Automotive Dominance
It was in the automotive world where Cannon excelled. He became interested in Sporting Trials taking part in his first event, the Maidstone and Mid-Kent Trial at Vintners’ Park in 1951, having joined the Kentish Border Car Club Sporting Trial. He initially used an old Cotton-Ford before he created the first of his eponymous Cannons (Mk1) in 1954. His car used a chassis from a Peter Jopp 500cc single-seater to which Mike fitted an Austin engine. Cannon had some friends at Lotus and they produced the aluminium body ‘on the side’, for him.
Cannon soon became one of the UK’s leading trials drivers but when others saw his Cannon Mk1 they wanted one including hotshoe Rex Chappell, who would win the British Sporting Trials Championship over ten times.
Cannon’s trials cars became the dominant marque beating the likes of Cotton, Cannonball, Canhi, Hartford and their main rival Alexis and Mike probably sold around 120 of them, the majority of them in kit form
It should be remembered that back in the fifties, many talented engineers were involved in trialling. Colin Chapman included. Indeed, three of the first four Lotus models were officially trials cars.
What isn’t quite so well known is that Mike also produced over 200 Cannon trailers from 1973 after one of his customers suggested it would be a great idea. Mini racers of the early sixties also loved them. During this time Cannon was a world record holder, classed as the world’s biggest one-man car manufacturing company by the Guinness Book of Records.

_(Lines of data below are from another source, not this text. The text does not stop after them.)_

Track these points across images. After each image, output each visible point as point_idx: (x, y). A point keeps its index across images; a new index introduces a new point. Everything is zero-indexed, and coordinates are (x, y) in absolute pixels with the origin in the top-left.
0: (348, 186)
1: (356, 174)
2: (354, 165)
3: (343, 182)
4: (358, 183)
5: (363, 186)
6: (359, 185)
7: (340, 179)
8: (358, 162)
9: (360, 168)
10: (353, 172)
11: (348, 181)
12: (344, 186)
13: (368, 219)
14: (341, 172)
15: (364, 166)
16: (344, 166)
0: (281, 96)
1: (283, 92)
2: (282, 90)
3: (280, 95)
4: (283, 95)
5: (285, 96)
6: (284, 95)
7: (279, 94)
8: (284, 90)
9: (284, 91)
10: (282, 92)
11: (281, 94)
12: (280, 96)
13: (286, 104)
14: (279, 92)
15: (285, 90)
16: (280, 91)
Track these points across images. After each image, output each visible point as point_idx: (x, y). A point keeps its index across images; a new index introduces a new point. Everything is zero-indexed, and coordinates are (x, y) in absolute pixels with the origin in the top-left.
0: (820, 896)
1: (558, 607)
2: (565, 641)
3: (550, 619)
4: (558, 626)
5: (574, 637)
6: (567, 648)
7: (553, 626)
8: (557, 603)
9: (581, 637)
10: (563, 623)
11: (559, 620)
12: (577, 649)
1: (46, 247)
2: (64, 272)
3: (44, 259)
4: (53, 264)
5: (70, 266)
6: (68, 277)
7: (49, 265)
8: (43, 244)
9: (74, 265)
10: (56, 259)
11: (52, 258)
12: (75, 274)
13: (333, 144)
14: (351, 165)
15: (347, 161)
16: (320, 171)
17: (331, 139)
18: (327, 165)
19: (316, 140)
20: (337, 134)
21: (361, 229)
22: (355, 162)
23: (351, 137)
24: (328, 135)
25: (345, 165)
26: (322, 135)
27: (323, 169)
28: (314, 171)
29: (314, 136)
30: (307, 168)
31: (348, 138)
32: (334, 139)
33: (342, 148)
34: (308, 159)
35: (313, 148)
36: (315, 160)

Cannon seriously injured his back during his trailer building period and packed up in late 1974. Incredible that on his own he got 200 of them out of the door. To help him recuperate he returned to Australia for an extended holiday for several months.
When he returned to the UK he was on the mend and he built a trials car for Colin Taylor, then another for Russell Thompson, the boss of Pitstop Accessories in Orpington, who also sponsored the Sporting Trials Championship.
Cannon hated the fact that by the mid-seventies trials cars were becoming what he described as ‘over complicated’ and therefore overly expensive when by contrast his could be DIY built for around £1000.
Cannons featured a delicate little steel tube spaceframe chassis, aluminium panels, wraparound Perspex flyscreen and proper ‘fiddle’ brakes with external levers on each side of the car, ideal for trialling up and down adverse camber, steep and muddy hillsides.
Power usually came from Ford sidevalve (Ford Ten-spec 1172cc) or A-series engines. Kits cost £77 10s in 1967. Front suspension was from Ford Ten with the rear set up consisting of a solid ‘live’ axle and transverse leaf springs.
Most Cannons were supplied in kit form as mentioned with the aluminium and GRP body panels pre-fitted to the chassis leaving the customer to just supply and fit the engine, wheels, tyres and axles.
Mike returned to his native Tasmania in 1981 and had a happy retirement. He died in 2005, aged 77.
Cannon Engineering 1964-81
Approx 120 made
CANNON GT
What also isn’t often highlighted is that in 1964 Mike Cannon built a delicate-looking fixed-head Coupé. It was built to take on the all-dominant Diva GT in clubmans GT race classes.
It had spaceframe chassis with aluminium and GRP body and suspension from an Elan 26R with Rotoflex couplings and other mechanical parts from a Lotus 23A. The engine was a Ford 1098cc ‘screamer’.
The car featured a Lenham Spitfire GRP roof panel, limited slip diff, Lotus Cortina ‘Bullet’ gearbox and twin Weber 40 DCOE carbs.
I do so like the fact that Mike Cannon would regularly say that he didn’t have a job rather than just a collection of hobbies that kept him busy and he described himself as a ‘bit of a dabbler’. Maybe so, but a very good one, though!